* **Extracted records**:

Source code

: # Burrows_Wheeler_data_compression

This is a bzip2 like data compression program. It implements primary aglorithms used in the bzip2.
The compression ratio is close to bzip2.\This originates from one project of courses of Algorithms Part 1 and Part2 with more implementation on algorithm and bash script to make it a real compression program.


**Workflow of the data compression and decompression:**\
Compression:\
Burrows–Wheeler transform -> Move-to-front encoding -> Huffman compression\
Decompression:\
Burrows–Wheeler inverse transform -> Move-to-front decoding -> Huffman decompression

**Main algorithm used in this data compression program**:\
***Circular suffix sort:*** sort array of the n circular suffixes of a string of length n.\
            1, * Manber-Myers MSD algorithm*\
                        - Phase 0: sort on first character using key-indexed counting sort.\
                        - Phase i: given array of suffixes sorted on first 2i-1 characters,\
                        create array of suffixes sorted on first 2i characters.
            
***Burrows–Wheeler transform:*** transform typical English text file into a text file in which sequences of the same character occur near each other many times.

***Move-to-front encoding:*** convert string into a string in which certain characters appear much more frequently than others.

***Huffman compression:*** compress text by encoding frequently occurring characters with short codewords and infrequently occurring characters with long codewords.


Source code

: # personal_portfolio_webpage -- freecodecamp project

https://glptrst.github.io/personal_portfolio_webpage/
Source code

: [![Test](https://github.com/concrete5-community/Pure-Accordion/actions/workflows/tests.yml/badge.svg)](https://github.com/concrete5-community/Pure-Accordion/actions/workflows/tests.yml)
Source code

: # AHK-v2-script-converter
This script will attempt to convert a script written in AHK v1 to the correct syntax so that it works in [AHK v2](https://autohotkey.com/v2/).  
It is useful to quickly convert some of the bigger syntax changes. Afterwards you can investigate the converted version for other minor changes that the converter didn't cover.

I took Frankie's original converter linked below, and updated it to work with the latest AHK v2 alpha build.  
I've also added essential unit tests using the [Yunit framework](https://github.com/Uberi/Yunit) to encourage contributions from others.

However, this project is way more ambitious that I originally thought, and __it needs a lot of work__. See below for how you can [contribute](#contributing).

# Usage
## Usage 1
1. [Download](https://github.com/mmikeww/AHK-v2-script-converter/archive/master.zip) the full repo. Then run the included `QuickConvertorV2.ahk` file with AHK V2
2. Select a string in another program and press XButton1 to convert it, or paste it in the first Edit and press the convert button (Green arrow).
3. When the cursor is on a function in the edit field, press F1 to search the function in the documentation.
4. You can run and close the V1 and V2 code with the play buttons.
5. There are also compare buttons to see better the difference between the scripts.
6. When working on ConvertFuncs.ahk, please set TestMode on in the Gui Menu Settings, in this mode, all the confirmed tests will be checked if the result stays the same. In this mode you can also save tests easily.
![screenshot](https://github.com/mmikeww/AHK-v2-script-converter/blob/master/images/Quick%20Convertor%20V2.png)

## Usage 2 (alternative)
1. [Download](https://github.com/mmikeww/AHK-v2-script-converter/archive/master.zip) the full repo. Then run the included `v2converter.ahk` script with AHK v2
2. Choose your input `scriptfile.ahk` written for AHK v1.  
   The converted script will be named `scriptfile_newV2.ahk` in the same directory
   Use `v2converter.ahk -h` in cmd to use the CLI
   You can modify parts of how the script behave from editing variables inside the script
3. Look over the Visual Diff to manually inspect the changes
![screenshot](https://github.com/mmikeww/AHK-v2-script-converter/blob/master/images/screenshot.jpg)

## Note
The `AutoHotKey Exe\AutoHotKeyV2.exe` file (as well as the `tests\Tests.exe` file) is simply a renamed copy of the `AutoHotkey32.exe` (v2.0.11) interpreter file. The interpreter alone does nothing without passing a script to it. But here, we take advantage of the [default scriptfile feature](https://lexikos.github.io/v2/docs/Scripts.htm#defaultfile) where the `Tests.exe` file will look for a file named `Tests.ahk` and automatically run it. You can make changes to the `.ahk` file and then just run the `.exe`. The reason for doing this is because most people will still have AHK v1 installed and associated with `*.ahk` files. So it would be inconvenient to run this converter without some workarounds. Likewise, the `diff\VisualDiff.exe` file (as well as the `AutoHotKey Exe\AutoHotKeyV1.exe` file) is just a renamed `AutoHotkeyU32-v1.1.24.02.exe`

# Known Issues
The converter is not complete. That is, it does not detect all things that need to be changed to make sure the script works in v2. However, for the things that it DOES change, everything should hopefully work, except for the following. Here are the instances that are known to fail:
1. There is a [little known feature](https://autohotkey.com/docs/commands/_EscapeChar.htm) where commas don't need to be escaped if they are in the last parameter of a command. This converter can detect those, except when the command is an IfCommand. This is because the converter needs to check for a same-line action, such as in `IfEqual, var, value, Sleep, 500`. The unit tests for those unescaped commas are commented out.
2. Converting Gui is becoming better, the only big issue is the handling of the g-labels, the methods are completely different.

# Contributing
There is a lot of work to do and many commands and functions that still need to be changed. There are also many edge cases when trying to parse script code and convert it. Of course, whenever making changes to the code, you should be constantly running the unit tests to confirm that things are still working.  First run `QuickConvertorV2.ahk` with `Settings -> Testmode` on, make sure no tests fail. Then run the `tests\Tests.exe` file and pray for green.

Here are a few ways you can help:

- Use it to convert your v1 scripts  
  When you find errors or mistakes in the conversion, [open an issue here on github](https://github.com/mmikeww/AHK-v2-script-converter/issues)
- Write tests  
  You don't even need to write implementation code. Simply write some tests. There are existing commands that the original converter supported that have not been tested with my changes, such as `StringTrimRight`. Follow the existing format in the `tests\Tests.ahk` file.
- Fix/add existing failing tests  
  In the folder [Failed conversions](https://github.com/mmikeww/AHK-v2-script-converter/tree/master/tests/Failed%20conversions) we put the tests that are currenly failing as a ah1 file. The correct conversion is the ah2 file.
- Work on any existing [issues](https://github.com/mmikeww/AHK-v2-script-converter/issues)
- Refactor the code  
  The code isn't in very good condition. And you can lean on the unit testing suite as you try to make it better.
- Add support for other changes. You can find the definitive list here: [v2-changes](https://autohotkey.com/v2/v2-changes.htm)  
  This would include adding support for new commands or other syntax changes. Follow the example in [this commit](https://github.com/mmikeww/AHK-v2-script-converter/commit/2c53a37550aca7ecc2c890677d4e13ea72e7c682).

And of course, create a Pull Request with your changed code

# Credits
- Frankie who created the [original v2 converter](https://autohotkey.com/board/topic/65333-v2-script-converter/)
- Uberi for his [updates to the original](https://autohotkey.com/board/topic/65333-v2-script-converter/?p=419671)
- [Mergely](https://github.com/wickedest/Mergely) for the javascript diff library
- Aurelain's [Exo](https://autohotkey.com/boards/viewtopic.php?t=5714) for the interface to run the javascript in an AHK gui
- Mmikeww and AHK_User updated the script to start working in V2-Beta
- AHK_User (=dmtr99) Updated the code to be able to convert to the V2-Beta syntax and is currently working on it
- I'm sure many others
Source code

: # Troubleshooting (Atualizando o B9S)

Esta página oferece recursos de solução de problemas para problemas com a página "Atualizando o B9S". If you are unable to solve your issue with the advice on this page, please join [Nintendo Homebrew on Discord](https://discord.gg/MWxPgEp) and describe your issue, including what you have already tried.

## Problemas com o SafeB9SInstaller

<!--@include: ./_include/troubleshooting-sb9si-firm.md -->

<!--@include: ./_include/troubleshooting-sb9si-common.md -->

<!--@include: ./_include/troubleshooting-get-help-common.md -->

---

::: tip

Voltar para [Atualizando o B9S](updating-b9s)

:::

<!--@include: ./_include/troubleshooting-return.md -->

* **Task directions**:
Reproduce every line in the records above that contains the word "syntax".

* **Answer to this problem**:
This script will attempt to convert a script written in AHK v1 to the correct syntax so that it works in [AHK v2](https://autohotkey.com/v2/).  
It is useful to quickly convert some of the bigger syntax changes. Afterwards you can investigate the converted version for other minor changes that the converter didn't cover.
  This would include adding support for new commands or other syntax changes. Follow the example in [this commit](https://github.com/mmikeww/AHK-v2-script-converter/commit/2c53a37550aca7ecc2c890677d4e13ea72e7c682).
- AHK_User (=dmtr99) Updated the code to be able to convert to the V2-Beta syntax and is currently working on it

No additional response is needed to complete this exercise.